* _Work instructions_:
Exactly as written, return every line of the data below apart from the pictures.

╭─ Records provided

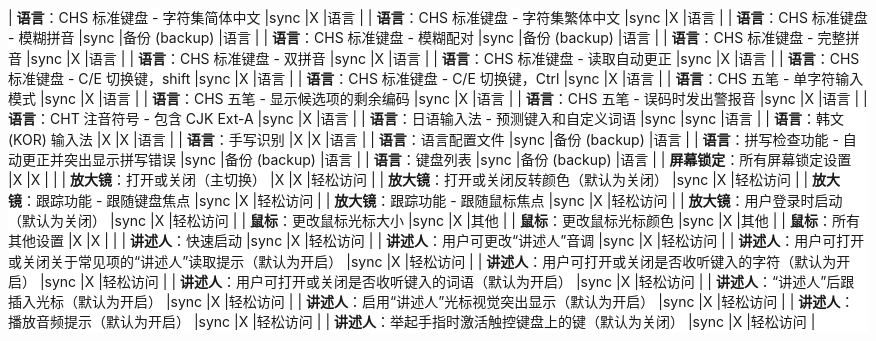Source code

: | **语言**：CHS 标准键盘 - 字符集简体中文 |sync |X |语言 |
| **语言**：CHS 标准键盘 - 字符集繁体中文 |sync |X |语言 |
| **语言**：CHS 标准键盘 - 模糊拼音 |sync |备份 (backup) |语言 |
| **语言**：CHS 标准键盘 - 模糊配对 |sync |备份 (backup) |语言 |
| **语言**：CHS 标准键盘 - 完整拼音 |sync |X |语言 |
| **语言**：CHS 标准键盘 - 双拼音 |sync |X |语言 |
| **语言**：CHS 标准键盘 - 读取自动更正 |sync |X |语言 |
| **语言**：CHS 标准键盘 - C/E 切换键，shift |sync |X |语言 |
| **语言**：CHS 标准键盘 - C/E 切换键，Ctrl |sync |X |语言 |
| **语言**：CHS 五笔 - 单字符输入模式 |sync |X |语言 |
| **语言**：CHS 五笔 - 显示候选项的剩余编码 |sync |X |语言 |
| **语言**：CHS 五笔 - 误码时发出警报音 |sync |X |语言 |
| **语言**：CHT 注音符号 - 包含 CJK Ext-A |sync |X |语言 |
| **语言**：日语输入法 - 预测键入和自定义词语 |sync |sync |语言 |
| **语言**：韩文 (KOR) 输入法 |X |X |语言 |
| **语言**：手写识别 |X |X |语言 |
| **语言**：语言配置文件 |sync |备份 (backup) |语言 |
| **语言**：拼写检查功能 - 自动更正并突出显示拼写错误 |sync |备份 (backup) |语言 |
| **语言**：键盘列表 |sync |备份 (backup) |语言 |
| **屏幕锁定**：所有屏幕锁定设置 |X |X | |
| **放大镜**：打开或关闭（主切换） |X |X |轻松访问 |
| **放大镜**：打开或关闭反转颜色（默认为关闭） |sync |X |轻松访问 |
| **放大镜**：跟踪功能 - 跟随键盘焦点 |sync |X |轻松访问 |
| **放大镜**：跟踪功能 - 跟随鼠标焦点 |sync |X |轻松访问 |
| **放大镜**：用户登录时启动（默认为关闭） |sync |X |轻松访问 |
| **鼠标**：更改鼠标光标大小 |sync |X |其他 |
| **鼠标**：更改鼠标光标颜色 |sync |X |其他 |
| **鼠标**：所有其他设置 |X |X | |
| **讲述人**：快速启动 |sync |X |轻松访问 |
| **讲述人**：用户可更改“讲述人”音调 |sync |X |轻松访问 |
| **讲述人**：用户可打开或关闭关于常见项的“讲述人”读取提示（默认为开启） |sync |X |轻松访问 |
| **讲述人**：用户可打开或关闭是否收听键入的字符（默认为开启） |sync |X |轻松访问 |
| **讲述人**：用户可打开或关闭是否收听键入的词语（默认为开启） |sync |X |轻松访问 |
| **讲述人**：“讲述人”后跟插入光标（默认为开启） |sync |X |轻松访问 |
| **讲述人**：启用“讲述人”光标视觉突出显示（默认为开启） |sync |X |轻松访问 |
| **讲述人**：播放音频提示（默认为开启） |sync |X |轻松访问 |
| **讲述人**：举起手指时激活触控键盘上的键（默认为关闭） |sync |X |轻松访问 |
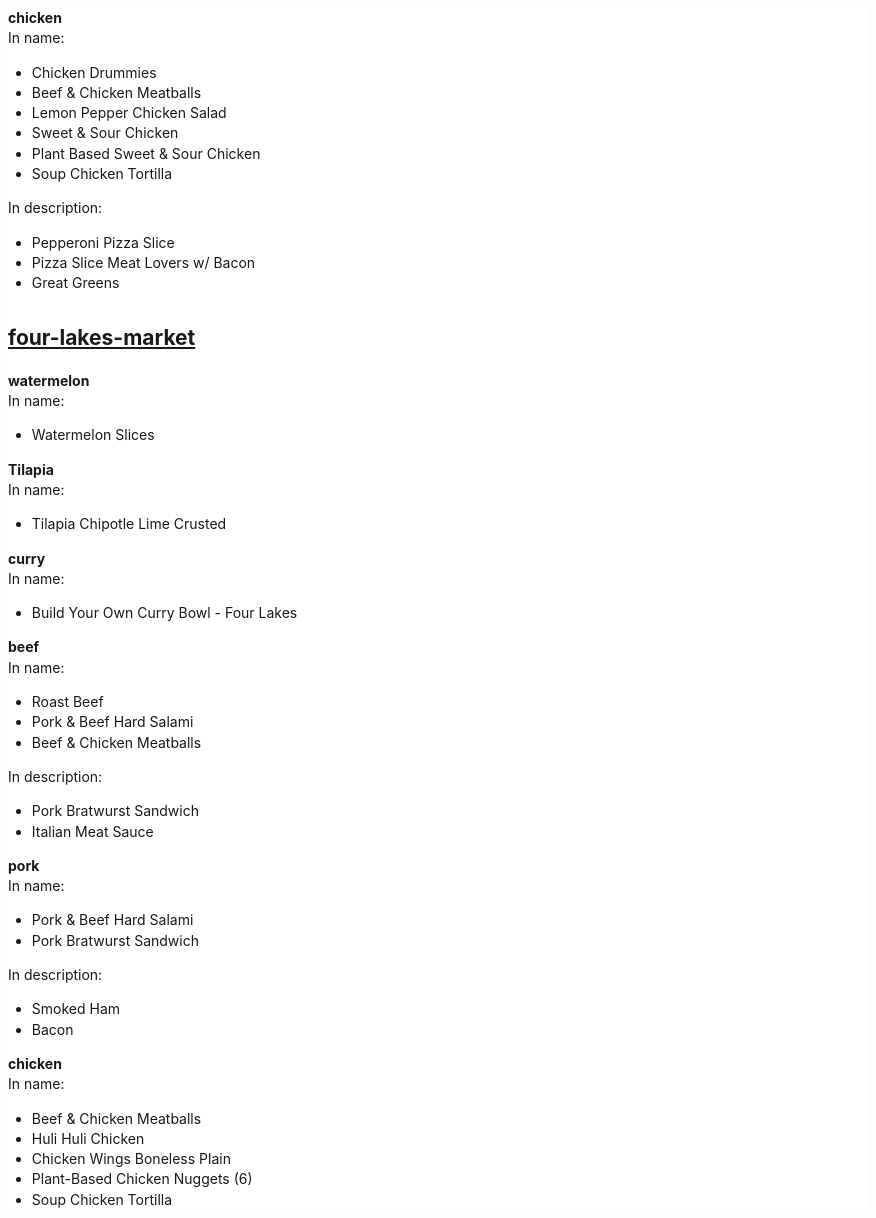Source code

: **chicken**  
In name:   
 - Chicken Drummies  
 - Beef & Chicken Meatballs  
 - Lemon Pepper Chicken Salad  
 - Sweet & Sour Chicken  
 - Plant Based Sweet & Sour Chicken  
 - Soup Chicken Tortilla  
  
In description:   
 - Pepperoni Pizza Slice  
 - Pizza Slice Meat Lovers w/ Bacon  
 - Great Greens  
  
## [four-lakes-market](https://wisc-housingdining.nutrislice.com/menu/four-lakes-market/dinner/2024-12-11)  
**watermelon**  
In name:   
 - Watermelon Slices  
  
**Tilapia**  
In name:   
 - Tilapia Chipotle Lime Crusted  
  
**curry**  
In name:   
 - Build Your Own Curry Bowl - Four Lakes  
  
**beef**  
In name:   
 - Roast Beef  
 - Pork & Beef Hard Salami  
 - Beef & Chicken Meatballs  
  
In description:   
 - Pork Bratwurst Sandwich  
 - Italian Meat Sauce  
  
**pork**  
In name:   
 - Pork & Beef Hard Salami  
 - Pork Bratwurst Sandwich  
  
In description:   
 - Smoked Ham  
 - Bacon  
  
**chicken**  
In name:   
 - Beef & Chicken Meatballs  
 - Huli Huli Chicken  
 - Chicken Wings Boneless Plain  
 - Plant-Based Chicken Nuggets (6)  
 - Soup Chicken Tortilla  
  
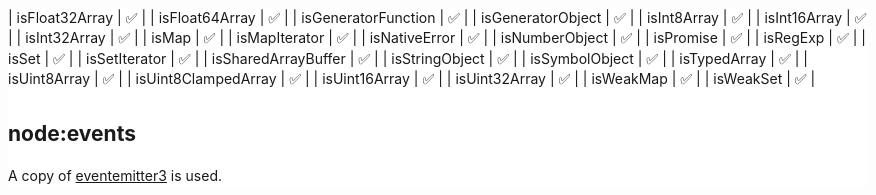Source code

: | isFloat32Array         | ✅        |
| isFloat64Array         | ✅        |
| isGeneratorFunction    | ✅        |
| isGeneratorObject      | ✅        |
| isInt8Array            | ✅        |
| isInt16Array           | ✅        |
| isInt32Array           | ✅        |
| isMap                  | ✅        |
| isMapIterator          | ✅        |
| isNativeError          | ✅        |
| isNumberObject         | ✅        |
| isPromise              | ✅        |
| isRegExp               | ✅        |
| isSet                  | ✅        |
| isSetIterator          | ✅        |
| isSharedArrayBuffer    | ✅        |
| isStringObject         | ✅        |
| isSymbolObject         | ✅        |
| isTypedArray           | ✅        |
| isUint8Array           | ✅        |
| isUint8ClampedArray    | ✅        |
| isUint16Array          | ✅        |
| isUint32Array          | ✅        |
| isWeakMap              | ✅        |
| isWeakSet              | ✅        |

## node:events

A copy of [eventemitter3](https://github.com/primus/eventemitter3) is used.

╰─

* _Solution to this exercise_:
Source code

: | **语言**：CHS 标准键盘 - 字符集简体中文 |sync |X |语言 |
| **语言**：CHS 标准键盘 - 字符集繁体中文 |sync |X |语言 |
| **语言**：CHS 标准键盘 - 模糊拼音 |sync |备份 (backup) |语言 |
| **语言**：CHS 标准键盘 - 模糊配对 |sync |备份 (backup) |语言 |
| **语言**：CHS 标准键盘 - 完整拼音 |sync |X |语言 |
| **语言**：CHS 标准键盘 - 双拼音 |sync |X |语言 |
| **语言**：CHS 标准键盘 - 读取自动更正 |sync |X |语言 |
| **语言**：CHS 标准键盘 - C/E 切换键，shift |sync |X |语言 |
| **语言**：CHS 标准键盘 - C/E 切换键，Ctrl |sync |X |语言 |
| **语言**：CHS 五笔 - 单字符输入模式 |sync |X |语言 |
| **语言**：CHS 五笔 - 显示候选项的剩余编码 |sync |X |语言 |
| **语言**：CHS 五笔 - 误码时发出警报音 |sync |X |语言 |
| **语言**：CHT 注音符号 - 包含 CJK Ext-A |sync |X |语言 |
| **语言**：日语输入法 - 预测键入和自定义词语 |sync |sync |语言 |
| **语言**：韩文 (KOR) 输入法 |X |X |语言 |
| **语言**：手写识别 |X |X |语言 |
| **语言**：语言配置文件 |sync |备份 (backup) |语言 |
| **语言**：拼写检查功能 - 自动更正并突出显示拼写错误 |sync |备份 (backup) |语言 |
| **语言**：键盘列表 |sync |备份 (backup) |语言 |
| **屏幕锁定**：所有屏幕锁定设置 |X |X | |
| **放大镜**：打开或关闭（主切换） |X |X |轻松访问 |
| **放大镜**：打开或关闭反转颜色（默认为关闭） |sync |X |轻松访问 |
| **放大镜**：跟踪功能 - 跟随键盘焦点 |sync |X |轻松访问 |
| **放大镜**：跟踪功能 - 跟随鼠标焦点 |sync |X |轻松访问 |
| **放大镜**：用户登录时启动（默认为关闭） |sync |X |轻松访问 |
| **鼠标**：更改鼠标光标大小 |sync |X |其他 |
| **鼠标**：更改鼠标光标颜色 |sync |X |其他 |
| **鼠标**：所有其他设置 |X |X | |
| **讲述人**：快速启动 |sync |X |轻松访问 |
| **讲述人**：用户可更改“讲述人”音调 |sync |X |轻松访问 |
| **讲述人**：用户可打开或关闭关于常见项的“讲述人”读取提示（默认为开启） |sync |X |轻松访问 |
| **讲述人**：用户可打开或关闭是否收听键入的字符（默认为开启） |sync |X |轻松访问 |
| **讲述人**：用户可打开或关闭是否收听键入的词语（默认为开启） |sync |X |轻松访问 |
| **讲述人**：“讲述人”后跟插入光标（默认为开启） |sync |X |轻松访问 |
| **讲述人**：启用“讲述人”光标视觉突出显示（默认为开启） |sync |X |轻松访问 |
| **讲述人**：播放音频提示（默认为开启） |sync |X |轻松访问 |
| **讲述人**：举起手指时激活触控键盘上的键（默认为关闭） |sync |X |轻松访问 |
Source code

: **chicken**  
In name:   
 - Chicken Drummies  
 - Beef & Chicken Meatballs  
 - Lemon Pepper Chicken Salad  
 - Sweet & Sour Chicken  
 - Plant Based Sweet & Sour Chicken  
 - Soup Chicken Tortilla  
  
In description:   
 - Pepperoni Pizza Slice  
 - Pizza Slice Meat Lovers w/ Bacon  
 - Great Greens  
  
## [four-lakes-market](https://wisc-housingdining.nutrislice.com/menu/four-lakes-market/dinner/2024-12-11)  
**watermelon**  
In name:   
 - Watermelon Slices  
  
**Tilapia**  
In name:   
 - Tilapia Chipotle Lime Crusted  
  
**curry**  
In name:   
 - Build Your Own Curry Bowl - Four Lakes  
  
**beef**  
In name:   
 - Roast Beef  
 - Pork & Beef Hard Salami  
 - Beef & Chicken Meatballs  
  
In description:   
 - Pork Bratwurst Sandwich  
 - Italian Meat Sauce  
  
**pork**  
In name:   
 - Pork & Beef Hard Salami  
 - Pork Bratwurst Sandwich  
  
In description:   
 - Smoked Ham  
 - Bacon  
  
**chicken**  
In name:   
 - Beef & Chicken Meatballs  
 - Huli Huli Chicken  
 - Chicken Wings Boneless Plain  
 - Plant-Based Chicken Nuggets (6)  
 - Soup Chicken Tortilla  
  
Source code

: | isFloat32Array         | ✅        |
| isFloat64Array         | ✅        |
| isGeneratorFunction    | ✅        |
| isGeneratorObject      | ✅        |
| isInt8Array            | ✅        |
| isInt16Array           | ✅        |
| isInt32Array           | ✅        |
| isMap                  | ✅        |
| isMapIterator          | ✅        |
| isNativeError          | ✅        |
| isNumberObject         | ✅        |
| isPromise              | ✅        |
| isRegExp               | ✅        |
| isSet                  | ✅        |
| isSetIterator          | ✅        |
| isSharedArrayBuffer    | ✅        |
| isStringObject         | ✅        |
| isSymbolObject         | ✅        |
| isTypedArray           | ✅        |
| isUint8Array           | ✅        |
| isUint8ClampedArray    | ✅        |
| isUint16Array          | ✅        |
| isUint32Array          | ✅        |
| isWeakMap              | ✅        |
| isWeakSet              | ✅        |

## node:events

A copy of [eventemitter3](https://github.com/primus/eventemitter3) is used.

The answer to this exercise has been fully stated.